→ **YOUR OBJECTIVE**
Using the records below, write out only the lines from the line containing "f_number: 2.2" up to and including the line containing "f_number: 1.78", exactly, with no pictures.

*** Block opens ***

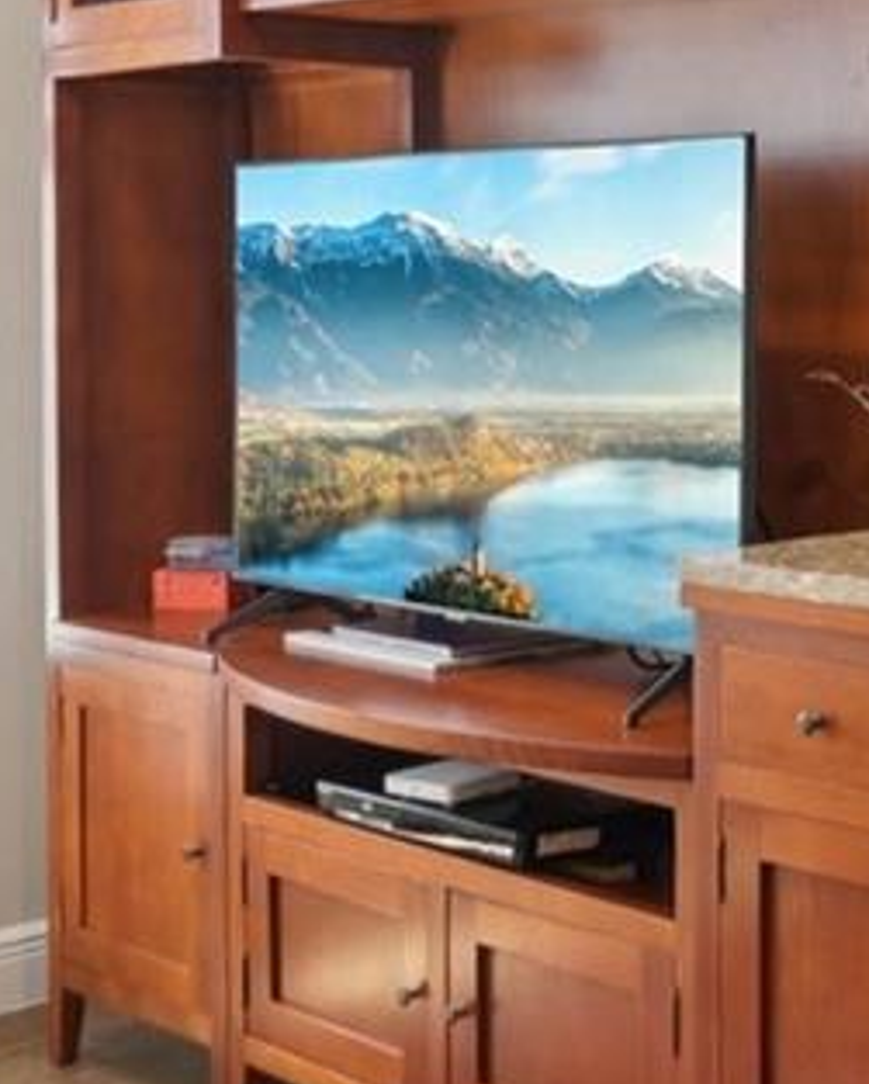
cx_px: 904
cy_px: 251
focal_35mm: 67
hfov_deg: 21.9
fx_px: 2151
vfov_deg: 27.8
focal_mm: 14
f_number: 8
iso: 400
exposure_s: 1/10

*** Block closes ***
*** Block opens ***

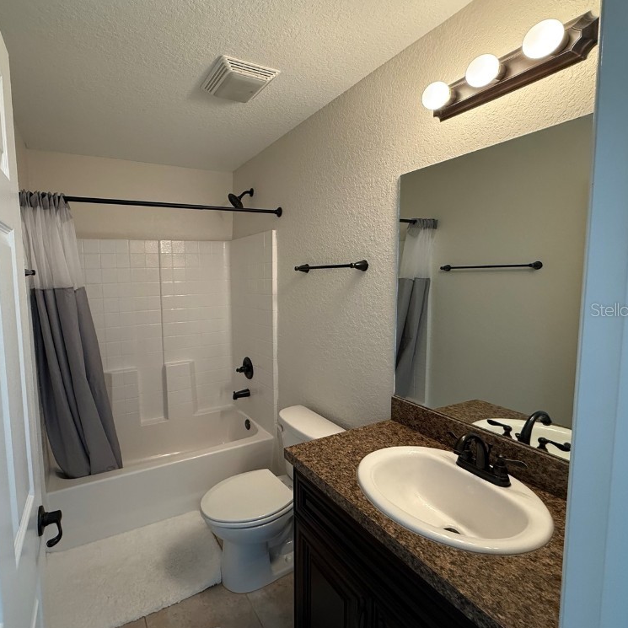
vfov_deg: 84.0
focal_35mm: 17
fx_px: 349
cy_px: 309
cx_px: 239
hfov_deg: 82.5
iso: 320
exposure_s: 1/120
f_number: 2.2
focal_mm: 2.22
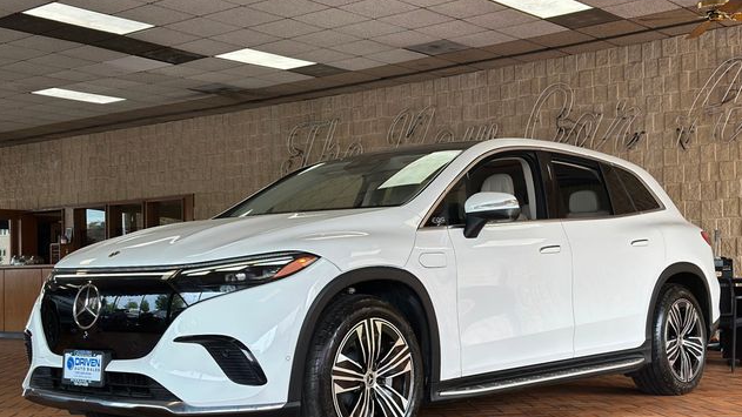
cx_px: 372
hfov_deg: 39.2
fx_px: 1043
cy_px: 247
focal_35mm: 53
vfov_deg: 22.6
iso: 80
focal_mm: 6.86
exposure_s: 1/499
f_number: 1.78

*** Block closes ***

→ **WORKED SOLUTION**
f_number: 2.2
focal_mm: 2.22
cx_px: 372
hfov_deg: 39.2
fx_px: 1043
cy_px: 247
focal_35mm: 53
vfov_deg: 22.6
iso: 80
focal_mm: 6.86
exposure_s: 1/499
f_number: 1.78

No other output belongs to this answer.